Assigned task
Where a line in the listing below holds the word "process", count that line; give the total alone.

Provided material
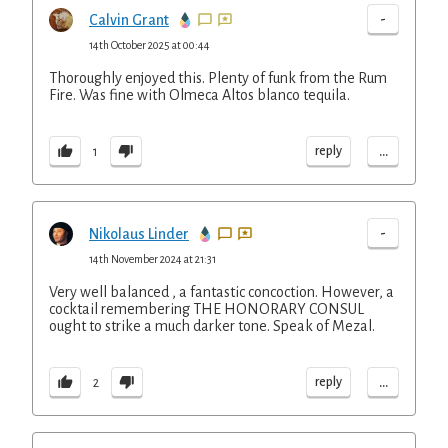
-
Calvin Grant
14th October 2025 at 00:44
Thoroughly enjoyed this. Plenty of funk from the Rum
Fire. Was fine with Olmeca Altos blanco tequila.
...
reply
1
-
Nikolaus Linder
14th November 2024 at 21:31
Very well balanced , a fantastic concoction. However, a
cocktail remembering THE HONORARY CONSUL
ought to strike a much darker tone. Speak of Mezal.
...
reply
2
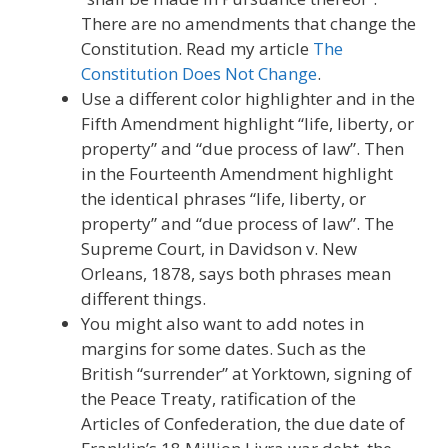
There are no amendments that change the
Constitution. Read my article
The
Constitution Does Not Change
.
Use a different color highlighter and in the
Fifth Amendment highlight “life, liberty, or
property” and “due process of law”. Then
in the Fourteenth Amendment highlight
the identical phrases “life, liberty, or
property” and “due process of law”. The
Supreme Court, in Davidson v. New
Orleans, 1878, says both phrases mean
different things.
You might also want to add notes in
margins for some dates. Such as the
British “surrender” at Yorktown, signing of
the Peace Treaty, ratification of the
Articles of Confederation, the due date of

Result of the task
2